§ **What the exercise asks**
Rewrite the rows starting with the line containing "a fisheries: fisheries -> releases" and going on through the line containing "relacionadas: relacionadas -> convulsiones", changing "colour" to "color" and keeping everything else the same. Give only those rows, without the pictures.
────────────────────────────────────────
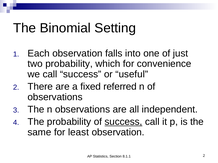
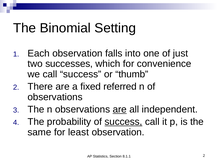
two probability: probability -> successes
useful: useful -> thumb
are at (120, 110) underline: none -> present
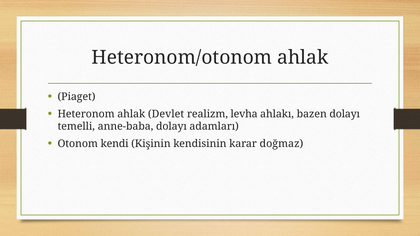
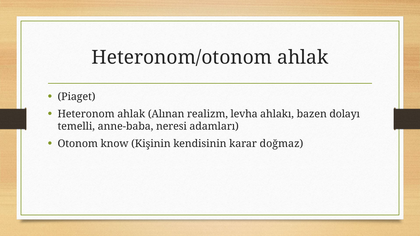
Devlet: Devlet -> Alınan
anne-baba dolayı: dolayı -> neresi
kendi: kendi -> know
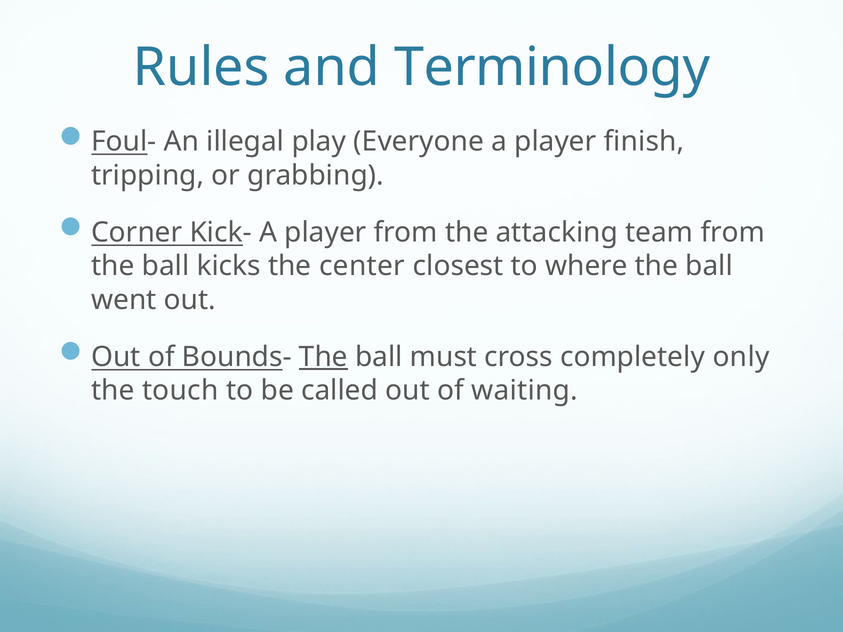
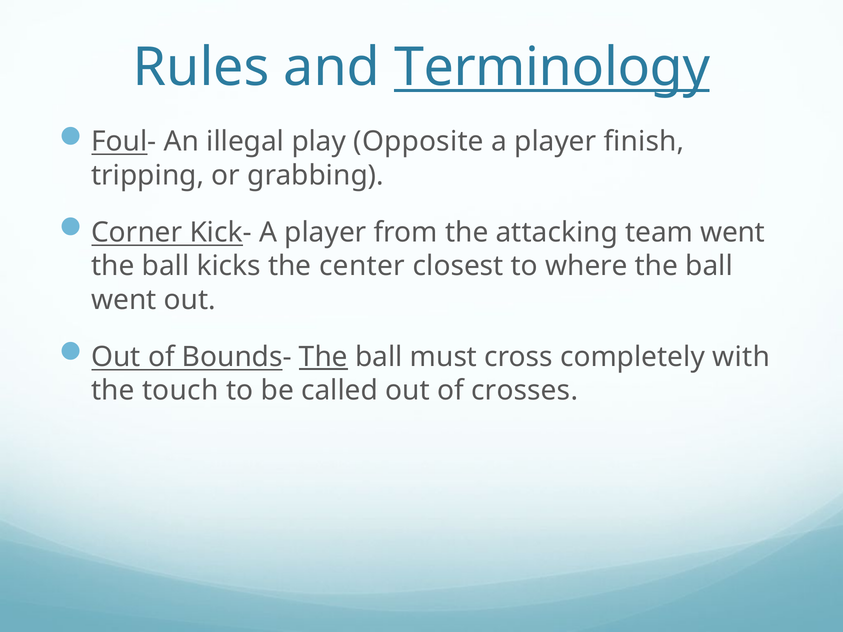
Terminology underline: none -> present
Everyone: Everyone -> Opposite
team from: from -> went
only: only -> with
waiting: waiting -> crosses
────────────────────────────────────────
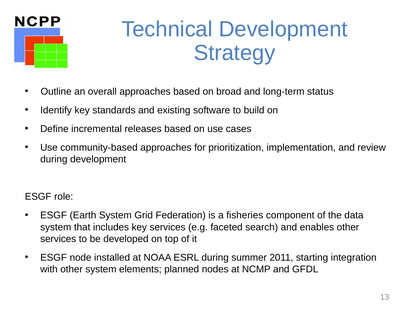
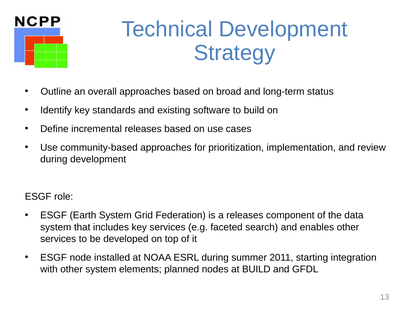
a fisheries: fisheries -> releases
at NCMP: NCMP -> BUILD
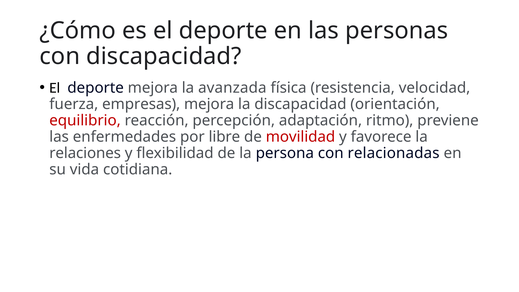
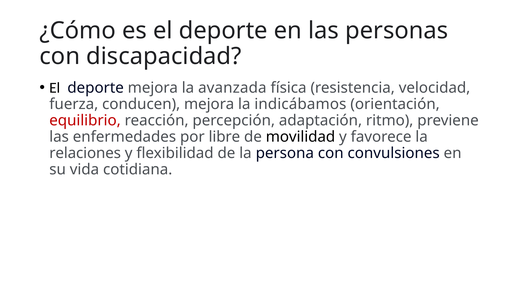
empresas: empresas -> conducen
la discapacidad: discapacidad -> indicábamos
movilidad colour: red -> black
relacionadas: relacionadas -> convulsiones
────────────────────────────────────────
§ **Exercise result**
a fisheries: fisheries -> releases
at NCMP: NCMP -> BUILD
empresas: empresas -> conducen
la discapacidad: discapacidad -> indicábamos
movilidad color: red -> black
relacionadas: relacionadas -> convulsiones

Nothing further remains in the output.